Ajeya Cotra comments on Without specific countermeasures, the easiest path to transformative AI likely leads to AI takeover

Ajeya Cotra 19 Jul 2022 17:28 UTC
4 points
2
All these drives do seem likely. But that’s different from arguing that “help humans” isn’t likely. I tend to think of the final objective function being some accumulation of all of these, with a relatively significant chunk placed on “help humans” (since in training, that will consistently overrule other considerations like “be more efficient” when it comes to the final reward).

I think that by the logic “heuristic / drive / motive X always overrules heuristic / drive / motive Y when it comes to final reward,” the hierarchy is something like:
1. The drive / motive toward final reward (after all edits—see previous comment) or anything downstream of that (e.g. paperclips in the universe).
2. Various “pretty good” drives / motives among which “help humans” could be one.
3. Drives / motives that are only kind of helpful or only helpful in some situations.
4. Actively counterproductive drives / motives.
In this list the earlier motives always overrule later motives when they conflict, because they are more reliable guides to the true reward.

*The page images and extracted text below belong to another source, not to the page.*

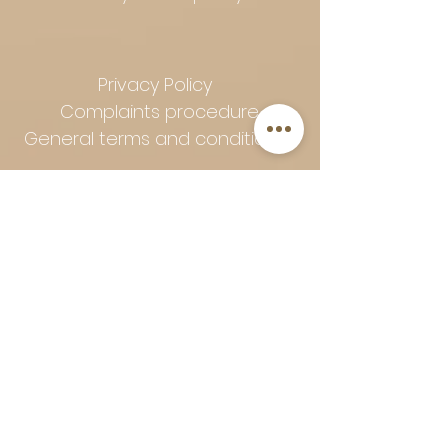
Privacy Policy
Complaints procedure
General terms and conditions
Follow Art-Empire for inspiration
and luxurious home ideas:
📸 Instagram
|
📘 Facebook
| 📌
Pinterest | 💎 Shop safely and
worry-free | Secure payment in
installments with Klarna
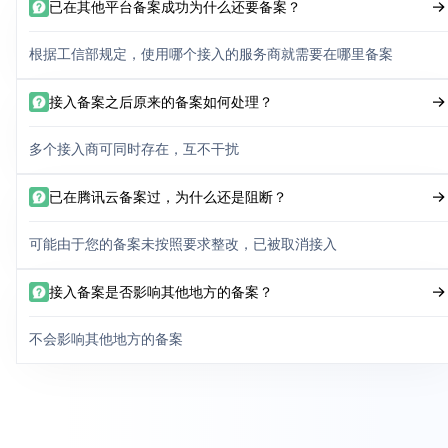
已在其他平台备案成功为什么还要备案？
根据工信部规定，使用哪个接入的服务商就需要在哪里备案
接入备案之后原来的备案如何处理？
多个接入商可同时存在，互不干扰
已在腾讯云备案过，为什么还是阻断？
可能由于您的备案未按照要求整改，已被取消接入
接入备案是否影响其他地方的备案？
不会影响其他地方的备案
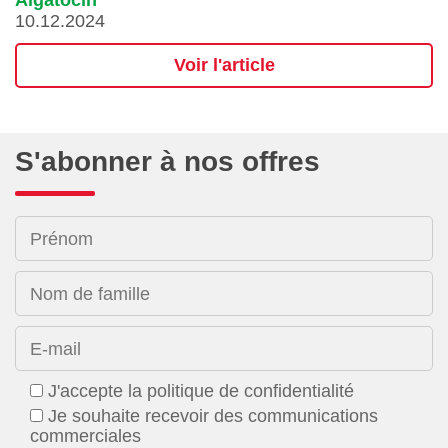
10.12.2024
Voir l'article
S'abonner à nos offres
Prénom
Nom de famille
E-mail
J'accepte la politique de confidentialité
Je souhaite recevoir des communications
commerciales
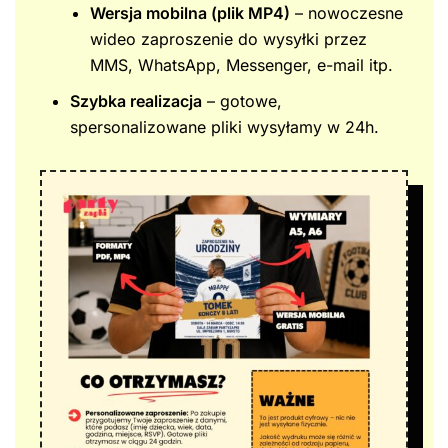
Wersja mobilna (plik MP4)
– nowoczesne
wideo zaproszenie do wysyłki przez
MMS, WhatsApp, Messenger, e-mail itp.
Szybka realizacja
– gotowe,
spersonalizowane pliki wysyłamy w 24h.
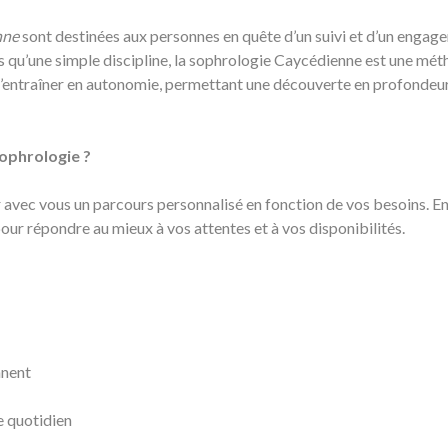
nne
sont destinées aux personnes en quête d’un suivi et d’un engag
 qu’une simple discipline, la sophrologie Caycédienne est une mé
à s’entraîner en autonomie, permettant une découverte en profondeu
sophrologie ?
ir avec vous un parcours personnalisé en fonction de vos besoins. 
pour répondre au mieux à vos attentes et à vos disponibilités.
nnent
e quotidien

Even if “be genuinely helpful to humans” is the only thing in category 2, or the best thing in category 2, it’s still overruled by category 1 -- and category 1 is quite big because it includes all the caring-about-long-run-outcomes-in-the-real-world motives.

I still think AI psychology will be quite messy and at least the first generation of transformative AI systems will not look like clean utility maximizers, but the basic argument above I think gives a positive reason to expect honesty / corrigibility plays a smaller role in the balance of AI motivations than reward-maximizing and inner misaligned motives.